I have, thus far, offered little kindness to modern politickery. So let me offer a tenderness that is due after seventy-eight chapters of essay on the Tao Te Ching: no one holds a grudge longer than the people in government.
We tend to think of unresolved conflict as something confined to the theater of war. The wars of the twenty-first century, after all, are widely understood to be the products of decisions made decades or even centuries earlier. Treaties signed after World War I produced conditions that all but guaranteed World War II, the Korean War, Vietnam, and the ongoing conflicts in Africa and the Middle East.
But the theaters of war are not limited to distant battlefields. They exist in the halls of Congress, in state legislatures, and in local government buildings.
In politics, memory is long. Politician A remembers that Politician B supported his opponent in the last election. Mr. B’s bills are now dead on arrival. So are the bills supported by anyone even loosely associated with him. The offense need not be ideological. Loyalty matters more than merit.
In this circus, people do not rise or fall based on wisdom, competence, or even persuasion. They rise and fall based on grievance. Who leads and who is sidelined —and which ideas are permitted to live or condemned to die — are often determined not by what serves the public, but whether the schoolyard-bully-who-became-political-ruler collects his pocket change.
Laws are written this way. Lives are governed this way.
When bitter enemies make peace,
Surely some bitterness remains.
How can this be solved?Therefore:
The sage honors his part of the settlement,
But does not exact his due from others.

▶ **Your tasks**:
1 – Retype the essay on political grudges from "I have, thus" up to and including "local government buildings.".
2 – Answer these questions on the essay on political grudges:
(a) Besides distant battlefields, where does it say theaters of war exist?
(b) What becomes of Mr. B's bills?
(c) What does the sage not do?
3 – Can you sum up the essay on political grudges in two sentences?

Items from a data source

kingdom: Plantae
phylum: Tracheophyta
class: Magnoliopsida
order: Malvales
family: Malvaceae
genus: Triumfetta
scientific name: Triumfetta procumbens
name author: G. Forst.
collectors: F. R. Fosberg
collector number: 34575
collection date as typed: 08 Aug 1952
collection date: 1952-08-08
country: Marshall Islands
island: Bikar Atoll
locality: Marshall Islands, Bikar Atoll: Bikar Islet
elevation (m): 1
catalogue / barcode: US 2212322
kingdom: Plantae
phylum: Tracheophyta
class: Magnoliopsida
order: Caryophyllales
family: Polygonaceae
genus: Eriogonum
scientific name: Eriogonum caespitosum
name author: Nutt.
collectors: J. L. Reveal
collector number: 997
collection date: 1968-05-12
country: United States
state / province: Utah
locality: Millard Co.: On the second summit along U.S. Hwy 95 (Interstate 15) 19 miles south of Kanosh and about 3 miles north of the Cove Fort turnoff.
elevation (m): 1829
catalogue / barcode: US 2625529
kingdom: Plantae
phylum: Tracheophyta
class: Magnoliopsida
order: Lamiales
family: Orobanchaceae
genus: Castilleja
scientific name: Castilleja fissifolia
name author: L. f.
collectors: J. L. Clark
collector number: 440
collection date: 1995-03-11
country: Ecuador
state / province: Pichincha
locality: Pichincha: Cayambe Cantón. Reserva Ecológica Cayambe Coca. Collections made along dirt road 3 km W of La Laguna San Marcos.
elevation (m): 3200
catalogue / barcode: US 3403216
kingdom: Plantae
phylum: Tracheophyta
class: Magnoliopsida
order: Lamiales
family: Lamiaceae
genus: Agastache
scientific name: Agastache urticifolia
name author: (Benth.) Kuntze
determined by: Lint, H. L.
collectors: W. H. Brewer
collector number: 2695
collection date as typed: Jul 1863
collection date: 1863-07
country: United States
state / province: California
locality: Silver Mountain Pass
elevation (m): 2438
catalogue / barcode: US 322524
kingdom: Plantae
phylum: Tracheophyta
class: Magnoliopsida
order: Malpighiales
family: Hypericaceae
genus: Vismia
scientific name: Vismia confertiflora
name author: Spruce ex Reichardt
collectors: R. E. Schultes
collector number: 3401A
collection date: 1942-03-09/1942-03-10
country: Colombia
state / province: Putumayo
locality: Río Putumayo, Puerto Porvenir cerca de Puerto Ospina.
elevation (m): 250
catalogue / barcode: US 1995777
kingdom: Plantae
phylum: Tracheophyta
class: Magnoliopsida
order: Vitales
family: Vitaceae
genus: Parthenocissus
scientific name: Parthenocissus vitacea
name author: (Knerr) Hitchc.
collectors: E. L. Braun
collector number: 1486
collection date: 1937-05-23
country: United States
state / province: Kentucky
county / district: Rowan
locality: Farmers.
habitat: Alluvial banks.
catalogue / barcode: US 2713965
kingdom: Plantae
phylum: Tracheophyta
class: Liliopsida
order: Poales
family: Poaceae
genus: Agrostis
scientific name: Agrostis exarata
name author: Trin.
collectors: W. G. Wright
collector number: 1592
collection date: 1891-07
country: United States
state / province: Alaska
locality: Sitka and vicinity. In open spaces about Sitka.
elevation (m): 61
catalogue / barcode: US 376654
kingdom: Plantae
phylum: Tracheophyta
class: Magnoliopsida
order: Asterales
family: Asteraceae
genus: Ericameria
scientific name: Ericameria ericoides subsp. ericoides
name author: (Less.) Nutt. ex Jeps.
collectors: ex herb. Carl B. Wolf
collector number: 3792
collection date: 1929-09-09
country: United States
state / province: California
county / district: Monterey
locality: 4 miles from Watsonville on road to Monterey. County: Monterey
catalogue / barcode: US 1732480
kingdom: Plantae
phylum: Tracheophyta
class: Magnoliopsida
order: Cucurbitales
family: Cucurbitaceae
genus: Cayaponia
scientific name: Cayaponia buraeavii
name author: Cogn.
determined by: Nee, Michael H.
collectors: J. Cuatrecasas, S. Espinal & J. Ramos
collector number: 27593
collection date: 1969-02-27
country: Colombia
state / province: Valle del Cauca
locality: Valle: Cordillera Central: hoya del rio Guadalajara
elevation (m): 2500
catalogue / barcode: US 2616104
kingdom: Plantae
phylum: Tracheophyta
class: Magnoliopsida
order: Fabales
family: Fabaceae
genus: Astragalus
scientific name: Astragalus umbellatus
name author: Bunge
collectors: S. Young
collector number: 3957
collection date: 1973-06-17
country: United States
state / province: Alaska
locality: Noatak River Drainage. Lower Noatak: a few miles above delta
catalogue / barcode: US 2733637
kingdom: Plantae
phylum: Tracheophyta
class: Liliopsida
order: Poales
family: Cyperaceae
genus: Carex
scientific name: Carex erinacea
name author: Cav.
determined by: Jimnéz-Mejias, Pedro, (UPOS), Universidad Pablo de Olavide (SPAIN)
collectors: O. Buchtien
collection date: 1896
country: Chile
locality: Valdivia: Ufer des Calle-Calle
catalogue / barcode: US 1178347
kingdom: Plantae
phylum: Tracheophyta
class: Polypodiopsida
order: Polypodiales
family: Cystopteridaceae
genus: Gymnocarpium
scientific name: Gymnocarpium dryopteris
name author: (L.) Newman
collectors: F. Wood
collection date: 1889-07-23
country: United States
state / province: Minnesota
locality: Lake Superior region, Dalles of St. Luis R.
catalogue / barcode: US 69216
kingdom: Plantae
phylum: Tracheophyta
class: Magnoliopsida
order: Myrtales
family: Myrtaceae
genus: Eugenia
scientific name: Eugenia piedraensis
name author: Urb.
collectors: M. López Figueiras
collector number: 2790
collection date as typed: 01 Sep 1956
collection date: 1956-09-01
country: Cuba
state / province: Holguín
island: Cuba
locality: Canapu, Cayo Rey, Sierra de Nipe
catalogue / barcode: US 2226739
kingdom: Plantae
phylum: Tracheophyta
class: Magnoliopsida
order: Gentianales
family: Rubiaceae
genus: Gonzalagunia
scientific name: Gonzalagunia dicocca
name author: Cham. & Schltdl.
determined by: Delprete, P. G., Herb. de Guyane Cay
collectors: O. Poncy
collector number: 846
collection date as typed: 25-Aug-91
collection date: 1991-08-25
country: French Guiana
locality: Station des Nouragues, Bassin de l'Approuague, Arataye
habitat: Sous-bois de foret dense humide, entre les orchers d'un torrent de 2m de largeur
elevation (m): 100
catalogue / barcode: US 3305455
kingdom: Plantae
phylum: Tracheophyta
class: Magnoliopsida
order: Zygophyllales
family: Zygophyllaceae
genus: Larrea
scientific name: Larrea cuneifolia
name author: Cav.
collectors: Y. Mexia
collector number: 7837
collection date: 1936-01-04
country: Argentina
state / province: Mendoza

▶ **Exercise solutions**:
1 –
I have, thus far, offered little kindness to modern politickery. So let me offer a tenderness that is due after seventy-eight chapters of essay on the Tao Te Ching: no one holds a grudge longer than the people in government.
We tend to think of unresolved conflict as something confined to the theater of war. The wars of the twenty-first century, after all, are widely understood to be the products of decisions made decades or even centuries earlier. Treaties signed after World War I produced conditions that all but guaranteed World War II, the Korean War, Vietnam, and the ongoing conflicts in Africa and the Middle East.
But the theaters of war are not limited to distant battlefields. They exist in the halls of Congress, in state legislatures, and in local government buildings.

2 –
(a) In the halls of Congress, in state legislatures, and in local government buildings.
(b) They are dead on arrival.
(c) He does not exact his due from others.

3 – The essay holds that no one keeps a grudge longer than people in government and that theaters of war include Congress, state legislatures, and local government buildings as well as distant battlefields. In politics, it says, people rise and fall by grievance, and loyalty counts for more than merit, while its closing lines say the sage honors his part of the settlement without exacting his due from others.